The is_cut_vertex helper composes the components tool we already trust: it rebuilds the graph without v (keeping isolated survivors visible, the one piece of bookkeeping easy to forget) and asks whether the component count went up. Verify each answer by hand — which is what the chapter wants you to trust anyway:

Remove Sam. The only path from {Priya, Quinn, Raj} to {Tara, Uma, Vik, Wen} ran through the Sam–Tara bridge, and Sam's other edge was to Priya. With Sam gone, the Priya-triangle {Priya, Quinn, Raj} is severed from the Tara-cluster: 2 components. So Sam is a cut vertex.
Remove Tara. Tara is the other end of the bridge and also the only attachment of the Uma–Vik–Wen group to Sam's side. Removing Tara splits the graph into {Priya, Quinn, Raj, Sam} and {Uma, Vik, Wen}: 2 components. So Tara is a cut vertex.
Remove Uma. Wen's only neighbor is Uma. Removing Uma isolates Wen: {Wen} becomes its own component. So Uma is a cut vertex too — and Wen is the most vulnerable person on the team.

⚠️ Common Pitfall: Confusing high degree with criticality. Priya ties for the highest degree (3) yet is not a cut vertex — deleting Priya leaves Quinn–Raj still connected to each other and, through Sam, to the rest. Conversely, Sam has degree only 2 but is a single point of failure. The metric that answers "who is critical?" is cut vertices, not degree. Reporting Priya as "most important because most connected" would be a confident, wrong answer — the silent-overclaim trap of §39.7.

So the director's two questions resolve cleanly: it is nominally one team, but it hangs on the thin Sam–Tara thread, and Sam, Tara, and Uma are each single points of failure. That is a finding a manager can act on (pair people across the bridge; give Wen a second collaborator).

Phase 4: The correctness argument we are standing on

Every number above — distances, components, the cut-vertex reasoning — assumes one thing: that BFS really computes shortest-path distances. We do not re-prove it; we cite it, which is the professional habit §39.7 names. The result, from Chapter 28:

BFS computes shortest-path distances. In BFS from $s$ on an unweighted graph, for every reachable vertex $v$, dist[v] equals the number of edges on a shortest $s$–$v$ path.

The strategy (recap). BFS dequeues vertices in nondecreasing order of true distance; an induction on the BFS layer shows every vertex at true distance $d$ is labeled exactly when layer $d-1$ is being processed, so its label is its distance. The full proof is in Chapter 28.

Why this matters for this audit specifically: the cut-vertex analysis depends on components being correct, and components is correct only because each BFS reaches exactly the source's component (a direct corollary — a vertex is reachable from $s$ iff BFS assigns it a finite dist).

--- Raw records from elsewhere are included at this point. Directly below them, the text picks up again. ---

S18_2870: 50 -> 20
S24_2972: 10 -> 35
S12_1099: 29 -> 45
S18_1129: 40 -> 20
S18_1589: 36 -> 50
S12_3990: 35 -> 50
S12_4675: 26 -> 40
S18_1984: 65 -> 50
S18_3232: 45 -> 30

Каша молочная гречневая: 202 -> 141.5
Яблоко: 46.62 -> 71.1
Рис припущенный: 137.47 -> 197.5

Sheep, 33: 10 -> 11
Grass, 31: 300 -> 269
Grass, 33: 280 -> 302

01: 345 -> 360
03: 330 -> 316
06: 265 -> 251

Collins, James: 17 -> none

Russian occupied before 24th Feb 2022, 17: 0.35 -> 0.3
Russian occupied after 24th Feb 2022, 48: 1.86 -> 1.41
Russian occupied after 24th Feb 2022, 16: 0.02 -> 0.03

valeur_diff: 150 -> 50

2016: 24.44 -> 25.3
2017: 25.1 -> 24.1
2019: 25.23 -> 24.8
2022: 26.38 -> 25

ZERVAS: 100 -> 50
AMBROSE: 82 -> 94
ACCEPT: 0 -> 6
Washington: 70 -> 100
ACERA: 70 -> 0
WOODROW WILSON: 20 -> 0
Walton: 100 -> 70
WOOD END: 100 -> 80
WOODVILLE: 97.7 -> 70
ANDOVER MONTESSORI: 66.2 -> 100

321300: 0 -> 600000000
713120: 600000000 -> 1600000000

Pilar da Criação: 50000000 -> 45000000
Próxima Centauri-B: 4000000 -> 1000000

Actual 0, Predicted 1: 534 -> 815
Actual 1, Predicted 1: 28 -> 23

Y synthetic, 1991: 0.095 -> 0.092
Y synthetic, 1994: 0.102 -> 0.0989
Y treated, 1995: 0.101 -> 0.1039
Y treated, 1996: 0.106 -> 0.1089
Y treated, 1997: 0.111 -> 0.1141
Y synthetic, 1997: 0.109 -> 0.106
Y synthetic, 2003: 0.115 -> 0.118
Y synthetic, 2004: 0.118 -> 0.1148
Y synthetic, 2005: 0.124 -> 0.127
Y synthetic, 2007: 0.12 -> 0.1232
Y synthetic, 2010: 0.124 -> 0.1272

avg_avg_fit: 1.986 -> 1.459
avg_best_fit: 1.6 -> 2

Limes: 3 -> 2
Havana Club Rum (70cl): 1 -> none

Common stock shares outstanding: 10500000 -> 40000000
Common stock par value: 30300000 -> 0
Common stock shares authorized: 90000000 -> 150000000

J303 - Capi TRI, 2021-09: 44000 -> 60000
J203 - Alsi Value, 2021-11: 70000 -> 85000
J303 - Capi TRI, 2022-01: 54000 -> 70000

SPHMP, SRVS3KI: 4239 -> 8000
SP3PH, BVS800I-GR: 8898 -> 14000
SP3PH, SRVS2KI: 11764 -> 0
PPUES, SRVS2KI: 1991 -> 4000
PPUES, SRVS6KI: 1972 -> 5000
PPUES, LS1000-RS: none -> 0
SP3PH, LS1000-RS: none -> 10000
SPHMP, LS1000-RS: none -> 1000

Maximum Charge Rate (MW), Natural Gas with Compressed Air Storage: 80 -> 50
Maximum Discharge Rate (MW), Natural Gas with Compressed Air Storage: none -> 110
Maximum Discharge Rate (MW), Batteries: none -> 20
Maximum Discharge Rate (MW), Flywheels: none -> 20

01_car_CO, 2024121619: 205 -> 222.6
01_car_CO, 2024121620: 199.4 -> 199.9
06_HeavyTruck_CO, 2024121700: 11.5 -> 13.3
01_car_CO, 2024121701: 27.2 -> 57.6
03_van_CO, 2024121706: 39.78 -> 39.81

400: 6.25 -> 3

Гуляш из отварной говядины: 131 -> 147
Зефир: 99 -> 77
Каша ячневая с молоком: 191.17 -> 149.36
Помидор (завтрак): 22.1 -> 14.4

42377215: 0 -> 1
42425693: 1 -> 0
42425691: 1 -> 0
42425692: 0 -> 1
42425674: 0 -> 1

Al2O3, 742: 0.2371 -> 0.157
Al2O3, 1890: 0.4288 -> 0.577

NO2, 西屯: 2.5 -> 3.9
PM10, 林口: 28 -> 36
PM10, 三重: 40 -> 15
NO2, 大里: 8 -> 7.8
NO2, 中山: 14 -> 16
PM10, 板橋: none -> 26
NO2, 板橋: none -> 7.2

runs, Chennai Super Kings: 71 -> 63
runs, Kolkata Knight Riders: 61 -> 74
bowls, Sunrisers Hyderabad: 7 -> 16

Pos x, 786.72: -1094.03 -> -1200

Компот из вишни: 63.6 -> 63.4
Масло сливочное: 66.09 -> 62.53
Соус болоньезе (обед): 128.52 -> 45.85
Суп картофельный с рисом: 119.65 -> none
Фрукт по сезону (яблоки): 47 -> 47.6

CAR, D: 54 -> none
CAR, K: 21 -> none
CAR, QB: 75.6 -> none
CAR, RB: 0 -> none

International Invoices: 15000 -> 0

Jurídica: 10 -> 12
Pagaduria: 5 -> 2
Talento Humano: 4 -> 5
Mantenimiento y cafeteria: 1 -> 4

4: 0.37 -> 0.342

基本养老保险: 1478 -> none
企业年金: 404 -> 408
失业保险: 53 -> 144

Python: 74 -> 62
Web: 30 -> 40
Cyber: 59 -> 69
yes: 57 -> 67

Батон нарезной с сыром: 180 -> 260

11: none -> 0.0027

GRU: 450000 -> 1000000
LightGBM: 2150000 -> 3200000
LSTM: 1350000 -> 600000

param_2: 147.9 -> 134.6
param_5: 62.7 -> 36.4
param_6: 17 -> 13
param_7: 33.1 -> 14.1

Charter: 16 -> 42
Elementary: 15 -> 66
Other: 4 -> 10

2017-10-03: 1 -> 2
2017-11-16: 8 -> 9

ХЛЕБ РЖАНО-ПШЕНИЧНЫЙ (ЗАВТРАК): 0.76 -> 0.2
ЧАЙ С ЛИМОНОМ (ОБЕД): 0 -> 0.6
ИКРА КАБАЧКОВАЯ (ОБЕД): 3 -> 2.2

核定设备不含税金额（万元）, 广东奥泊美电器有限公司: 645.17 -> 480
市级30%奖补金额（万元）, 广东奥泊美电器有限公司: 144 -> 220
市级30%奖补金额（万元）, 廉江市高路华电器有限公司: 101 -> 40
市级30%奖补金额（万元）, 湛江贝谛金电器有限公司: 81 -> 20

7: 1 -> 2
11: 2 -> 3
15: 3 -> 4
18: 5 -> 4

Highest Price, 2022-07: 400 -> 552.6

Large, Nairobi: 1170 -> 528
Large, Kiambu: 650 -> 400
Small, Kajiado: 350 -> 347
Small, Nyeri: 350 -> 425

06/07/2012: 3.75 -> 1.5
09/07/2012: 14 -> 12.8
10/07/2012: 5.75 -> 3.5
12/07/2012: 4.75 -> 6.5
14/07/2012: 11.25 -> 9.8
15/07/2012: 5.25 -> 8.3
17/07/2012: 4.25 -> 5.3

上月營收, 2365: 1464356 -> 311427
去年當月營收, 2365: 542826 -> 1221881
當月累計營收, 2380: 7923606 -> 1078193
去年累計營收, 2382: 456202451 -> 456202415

And the diameter claim ("at least 5") is a max over distances that are themselves correct. This is the capstone lesson in one paragraph: a correct audit is a composition of correct tools, and the audit is only as trustworthy as the theorem under its smallest piece. We did not earn the right to say "Quinn is 5 hops from Wen" by running the code; we earned it by citing the proof that the code's output means what we claim.

🔗 Connection. The same composition discipline appears in Track A: there, the load-bearing theorem is $m^{ed} \equiv m \pmod n$ (Euler, Chapter 25), and everything else — encoding, blocking — is plumbing around it. Different track, identical structure: one proven core, a thin correct layer on top.

Discussion Questions

The audit found the team is one component but riddled with cut vertices. Sketch the minimal set of new edges you would recommend to make the graph 2-edge-connected (no single edge whose removal disconnects it). What does each new edge mean organizationally?
We measured centrality by degree. Betweenness centrality counts how many shortest paths pass through a vertex. Argue, using the Sam–Tara bridge, why betweenness would rank Sam and Tara far above Priya even though Priya has higher degree. Which metric better matches "single point of failure"?
The diameter is "at least 5" — we computed it from one BFS source (Wen). What additional computation does the §39.4 diameter function do to turn "at least 5" into the exact diameter, and why is one BFS not enough?
Our model throws away how much two people collaborate (10 PRs vs. 1 PR are the same edge). Name the §39.4 extension that fixes this, which Toolkit function replaces bfs, and one conclusion above that might change under weighting.
Co-authorship is symmetric, so we used an undirected graph. Name a workplace relation that is not symmetric (so it would need a directed graph), and state how "cut vertex" would have to be redefined there.

Your Turn: Extensions

Option A (recommend a collaboration). Implement the "people you may know" recommender from §39.4: for Wen, score every non-neighbor by shared collaborators $\lvert N(\text{Wen}) \cap N(w) \rvert$. Hand-derive the scores. Who should Wen pair with next to reduce her vulnerability? (Hint: $N(\text{Wen}) = {\text{Uma}}$, so the score is just "how many of $w$'s collaborators include Uma.")
Option B (full cut-vertex finder). Replace the by-hand reasoning of Phase 3 with a correct, clean cut_vertices(g) that, for each vertex, rebuilds the graph without it and compares component counts. State its running time in terms of the per-vertex components cost, and test it by hand against the three cut vertices we found (Sam, Tara, Uma).
Option C (write the one-page report). Draft the §39.7 five-section write-up for this audit: problem/model, design (which Toolkit pieces), correctness (cite the BFS theorem), evidence (the hand-traced tables above), and limits (what the unweighted, undirected, snapshot model ignores). The graded line is the limits section.

Key Takeaways

The model is the work. Turning "are we siloed?" into "how many connected components?" and "who is critical?" into "which vertices are cut vertices?" is the intellectual core; the code is a handful of Toolkit calls.
Pick the metric that answers the actual question. Degree centrality found ties that do not correspond to criticality; cut vertices do. The wrong metric yields a confident wrong answer.
Compose proven tools, and cite the proof. The audit's trustworthiness rests entirely on the Chapter 28 BFS-correctness theorem — restated, not re-derived. A correct system is a composition of correct parts.
Report ties and limits honestly. Three-way degree ties, an undirected snapshot that ignores collaboration strength, a diameter we only lower-bounded — naming each is the §39.7 discipline that separates an audit from a guess.